A number of our past studies have provided strong indirect evidence of the importance of soil moisture to large growing-season wildfires (“large” defined as >= 1000 acres and “growing season” as May through October in Oklahoma). In one study (Krueger et al., 2015, Soil Science Society of America J.) over 38,000 Oklahoma wildfires from 2000-2012 were grouped according to five fire size classes and analyzed with respect to soil moisture data obtained from the Oklahoma Mesonet, the state’s automated weather station network of 120 sites. Soil moisture was represented here and elsewhere as “fraction of plant available water” (FAW) in the top 16” of soil, a value typically ranging from 0 (no plant available water) to 1 (soil column saturated). The most noteworthy finding was that 100% of large growing-season wildfires (>= 1000 acres) occurred at FAW < 0.5 with 87% of them occurring at FAW < 0.2. Thus, low values of FAW are seen as good predictors of large growing-season wildfires. A second study (Krueger et al., 2016, Int. J. Wildland Fire) provided further evidence for this conclusion. Using a different database of Oklahoma wildfires from 2000-2012, 501 large fires (>= 1000 acres) were studied with respect to soil moisture. Scatter plots for both number of growing season fires and total acres burned during the growing season showed highest values of each associated with FAW < 0.2.

In another study (Krueger et al., 2017, Soil Science Society J. of America) involving the same 501 large fires (>= 1000 acres), we analyzed the performance of KBDI versus FAW as indicators of fire danger. Neither KBDI nor FAW accurately represented dormant-season wildfire danger, but during the growing season, a greater percentage of large wildfires occurred under extreme levels of FAW (0-0.25) than under equivalent levels of KBDI (600-800). Furthermore, while FAW represented soil moisture in near real-time, KBDI responded more slowly to drying and recharge. FAW provided an average of about 10 days earlier warning of extreme wildfire potential for the 10 largest growing season wildfires in the study (and in some cases, up to two months earlier warning). These findings indicate that the link to wildfire danger is stronger for FAW (directly measured soil moisture) than soil moisture surrogates like KBDI.

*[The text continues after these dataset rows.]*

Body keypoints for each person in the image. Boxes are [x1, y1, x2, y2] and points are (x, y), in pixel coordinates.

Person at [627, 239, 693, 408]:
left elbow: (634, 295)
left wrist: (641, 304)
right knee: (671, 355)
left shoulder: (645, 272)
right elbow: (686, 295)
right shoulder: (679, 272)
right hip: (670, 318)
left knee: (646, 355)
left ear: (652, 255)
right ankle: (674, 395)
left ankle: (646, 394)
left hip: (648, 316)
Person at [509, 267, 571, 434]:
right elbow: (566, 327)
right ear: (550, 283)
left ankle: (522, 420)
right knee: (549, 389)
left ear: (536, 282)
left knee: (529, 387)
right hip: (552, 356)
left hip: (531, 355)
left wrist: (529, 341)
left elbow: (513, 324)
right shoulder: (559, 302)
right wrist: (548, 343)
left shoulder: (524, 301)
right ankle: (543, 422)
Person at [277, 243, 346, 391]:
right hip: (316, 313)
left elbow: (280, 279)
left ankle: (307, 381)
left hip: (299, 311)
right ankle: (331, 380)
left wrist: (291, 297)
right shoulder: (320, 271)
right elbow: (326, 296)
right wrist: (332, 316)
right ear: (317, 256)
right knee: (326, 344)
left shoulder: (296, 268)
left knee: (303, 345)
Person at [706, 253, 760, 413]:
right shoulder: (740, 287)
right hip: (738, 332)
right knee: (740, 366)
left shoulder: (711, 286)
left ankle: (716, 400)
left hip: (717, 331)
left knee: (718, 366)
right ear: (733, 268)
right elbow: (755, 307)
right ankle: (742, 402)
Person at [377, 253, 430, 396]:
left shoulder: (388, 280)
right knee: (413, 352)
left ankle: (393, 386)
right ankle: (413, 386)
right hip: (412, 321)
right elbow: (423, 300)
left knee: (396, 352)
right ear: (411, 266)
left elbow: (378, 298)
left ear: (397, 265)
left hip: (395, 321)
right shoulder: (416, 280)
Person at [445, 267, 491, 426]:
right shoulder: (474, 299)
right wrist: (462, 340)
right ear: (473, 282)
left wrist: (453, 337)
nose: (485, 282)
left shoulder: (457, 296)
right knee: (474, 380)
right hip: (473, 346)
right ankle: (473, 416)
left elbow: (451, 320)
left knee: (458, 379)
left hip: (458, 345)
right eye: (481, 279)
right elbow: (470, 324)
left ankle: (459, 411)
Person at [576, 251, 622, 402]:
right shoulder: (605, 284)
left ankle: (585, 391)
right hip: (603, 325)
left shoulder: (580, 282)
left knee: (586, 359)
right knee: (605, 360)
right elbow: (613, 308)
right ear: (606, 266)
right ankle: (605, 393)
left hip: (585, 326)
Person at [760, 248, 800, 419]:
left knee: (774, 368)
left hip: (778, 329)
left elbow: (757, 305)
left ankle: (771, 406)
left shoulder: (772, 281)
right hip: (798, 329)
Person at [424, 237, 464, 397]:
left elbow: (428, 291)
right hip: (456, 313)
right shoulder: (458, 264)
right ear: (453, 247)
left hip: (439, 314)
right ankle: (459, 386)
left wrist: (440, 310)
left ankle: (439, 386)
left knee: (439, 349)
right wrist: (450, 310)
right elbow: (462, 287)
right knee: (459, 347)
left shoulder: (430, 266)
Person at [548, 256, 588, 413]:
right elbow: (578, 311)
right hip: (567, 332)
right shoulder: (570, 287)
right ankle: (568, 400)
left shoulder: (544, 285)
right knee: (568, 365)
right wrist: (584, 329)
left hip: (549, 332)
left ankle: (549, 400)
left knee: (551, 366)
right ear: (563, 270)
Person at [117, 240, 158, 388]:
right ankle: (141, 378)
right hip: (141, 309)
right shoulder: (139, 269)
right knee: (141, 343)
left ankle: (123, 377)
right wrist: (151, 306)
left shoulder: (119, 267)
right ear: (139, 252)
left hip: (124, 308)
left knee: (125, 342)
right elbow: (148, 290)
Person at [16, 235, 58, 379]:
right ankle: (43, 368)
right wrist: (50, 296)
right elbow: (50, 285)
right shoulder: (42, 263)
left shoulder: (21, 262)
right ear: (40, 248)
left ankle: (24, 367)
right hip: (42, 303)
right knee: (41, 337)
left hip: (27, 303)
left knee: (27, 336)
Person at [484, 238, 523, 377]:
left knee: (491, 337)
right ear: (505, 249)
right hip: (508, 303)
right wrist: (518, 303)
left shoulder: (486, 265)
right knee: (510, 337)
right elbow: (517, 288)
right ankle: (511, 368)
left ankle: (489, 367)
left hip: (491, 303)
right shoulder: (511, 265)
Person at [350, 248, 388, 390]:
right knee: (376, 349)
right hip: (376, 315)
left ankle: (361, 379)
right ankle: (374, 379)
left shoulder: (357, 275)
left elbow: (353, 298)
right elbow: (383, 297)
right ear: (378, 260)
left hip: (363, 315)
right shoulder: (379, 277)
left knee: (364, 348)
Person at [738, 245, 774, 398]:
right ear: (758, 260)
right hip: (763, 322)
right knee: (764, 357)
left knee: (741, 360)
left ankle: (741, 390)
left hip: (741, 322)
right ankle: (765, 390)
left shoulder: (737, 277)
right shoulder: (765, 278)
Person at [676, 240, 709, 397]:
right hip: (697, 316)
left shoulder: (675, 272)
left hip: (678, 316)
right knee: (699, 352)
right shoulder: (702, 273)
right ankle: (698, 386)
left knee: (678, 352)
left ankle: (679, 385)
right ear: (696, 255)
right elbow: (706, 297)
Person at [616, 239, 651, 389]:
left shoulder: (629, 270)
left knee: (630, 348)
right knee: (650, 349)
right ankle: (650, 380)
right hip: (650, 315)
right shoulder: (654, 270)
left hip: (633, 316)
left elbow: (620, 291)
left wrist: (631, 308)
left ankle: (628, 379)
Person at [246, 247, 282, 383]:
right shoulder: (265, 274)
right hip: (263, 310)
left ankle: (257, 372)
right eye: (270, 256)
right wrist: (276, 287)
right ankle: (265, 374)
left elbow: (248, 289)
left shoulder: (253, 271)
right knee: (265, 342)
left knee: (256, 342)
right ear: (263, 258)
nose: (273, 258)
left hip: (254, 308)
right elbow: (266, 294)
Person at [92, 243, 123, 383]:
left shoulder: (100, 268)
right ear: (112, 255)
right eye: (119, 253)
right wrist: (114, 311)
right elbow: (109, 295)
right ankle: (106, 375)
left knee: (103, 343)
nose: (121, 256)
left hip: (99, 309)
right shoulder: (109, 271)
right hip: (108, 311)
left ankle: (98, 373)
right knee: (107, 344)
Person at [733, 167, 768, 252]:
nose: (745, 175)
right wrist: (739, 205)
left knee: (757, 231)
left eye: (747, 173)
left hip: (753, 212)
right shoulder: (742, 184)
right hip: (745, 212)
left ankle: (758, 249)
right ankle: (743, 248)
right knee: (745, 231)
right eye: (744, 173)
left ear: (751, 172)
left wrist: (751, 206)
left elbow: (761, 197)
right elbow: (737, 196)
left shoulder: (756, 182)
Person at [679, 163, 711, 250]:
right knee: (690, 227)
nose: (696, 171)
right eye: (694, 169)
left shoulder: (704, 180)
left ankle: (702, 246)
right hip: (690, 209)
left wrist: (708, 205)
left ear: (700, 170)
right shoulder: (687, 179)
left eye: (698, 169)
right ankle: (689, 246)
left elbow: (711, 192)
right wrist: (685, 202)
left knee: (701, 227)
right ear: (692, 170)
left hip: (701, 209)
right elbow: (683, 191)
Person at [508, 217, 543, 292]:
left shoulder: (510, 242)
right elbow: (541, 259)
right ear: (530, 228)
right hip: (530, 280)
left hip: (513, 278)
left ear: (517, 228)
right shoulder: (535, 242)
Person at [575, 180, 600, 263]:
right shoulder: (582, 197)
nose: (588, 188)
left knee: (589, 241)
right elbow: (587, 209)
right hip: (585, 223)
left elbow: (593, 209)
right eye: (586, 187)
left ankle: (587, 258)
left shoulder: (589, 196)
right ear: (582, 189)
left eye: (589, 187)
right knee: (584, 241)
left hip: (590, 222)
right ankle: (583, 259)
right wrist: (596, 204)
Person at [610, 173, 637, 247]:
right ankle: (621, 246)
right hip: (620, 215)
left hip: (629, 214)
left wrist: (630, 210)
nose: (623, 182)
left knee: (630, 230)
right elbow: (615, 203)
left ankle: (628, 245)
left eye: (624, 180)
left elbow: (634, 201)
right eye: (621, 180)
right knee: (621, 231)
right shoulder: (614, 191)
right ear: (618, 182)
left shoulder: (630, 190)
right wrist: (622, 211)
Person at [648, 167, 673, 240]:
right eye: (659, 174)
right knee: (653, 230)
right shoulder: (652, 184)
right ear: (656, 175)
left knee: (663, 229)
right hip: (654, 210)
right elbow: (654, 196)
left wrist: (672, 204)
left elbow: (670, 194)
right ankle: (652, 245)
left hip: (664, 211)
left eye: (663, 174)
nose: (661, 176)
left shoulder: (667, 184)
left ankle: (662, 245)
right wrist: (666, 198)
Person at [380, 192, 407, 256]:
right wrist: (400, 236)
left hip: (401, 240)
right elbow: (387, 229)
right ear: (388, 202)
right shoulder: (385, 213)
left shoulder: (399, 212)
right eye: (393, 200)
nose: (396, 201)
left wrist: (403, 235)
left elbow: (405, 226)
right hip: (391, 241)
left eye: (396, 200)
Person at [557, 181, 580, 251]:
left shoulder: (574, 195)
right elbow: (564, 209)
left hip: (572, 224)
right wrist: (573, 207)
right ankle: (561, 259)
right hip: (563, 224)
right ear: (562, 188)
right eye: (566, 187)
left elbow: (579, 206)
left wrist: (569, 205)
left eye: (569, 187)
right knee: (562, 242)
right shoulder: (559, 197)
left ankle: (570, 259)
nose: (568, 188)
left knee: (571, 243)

While the past research cited provides indirect evidence for the relationship of high fire danger to low values of soil moisture during the growing season, a study addressing the physical mechanisms for this relationship is now described. This study (Sharma et al., 2021, Int. J. Wildland Fire) involved direct measurements and calculations of fuel moisture and fuel loads from an intensive field study in Oklahoma grasslands we conducted using biweekly sampling during 2012-2013. While dead fuel moisture itself was unrelated to FAW during the study period, the fuel moisture of the mixed fuel bed (dead + live) decreased linearly as FAW values dropped below 0.59, with no change in fuel moisture above that value. The curing rate (transition of live to dead fuel) increased linearly as FAW dropped below 0.30, with no curing taking place at higher values. At FAW values around 0.20, the recommended threshold for extreme fire danger in our grassland studies, the transition from live to dead fuel reached daily rates greater than 10 grams per square meter. In the future, estimating mixed (or live) fuel moisture and curing rates for herbaceous fuels could contribute to better dynamic representations of fuel bed parameters in fire danger models in similar grassland ecosystems.

In another study (Krueger et al., 2021, Agronomy J.), yields of wild hay across Oklahoma were linearly related to FAW values during the critical period for hay yield (June and July), with higher FAW values corresponding to higher yields. This study suggests that fuel loads in herbaceous fuel models could be dynamically adjusted based on soil moisture values.

The presentation will conclude with a brief discussion of how soil moisture information might be integrated into fire danger rating systems, using NFDRS2016 as an example.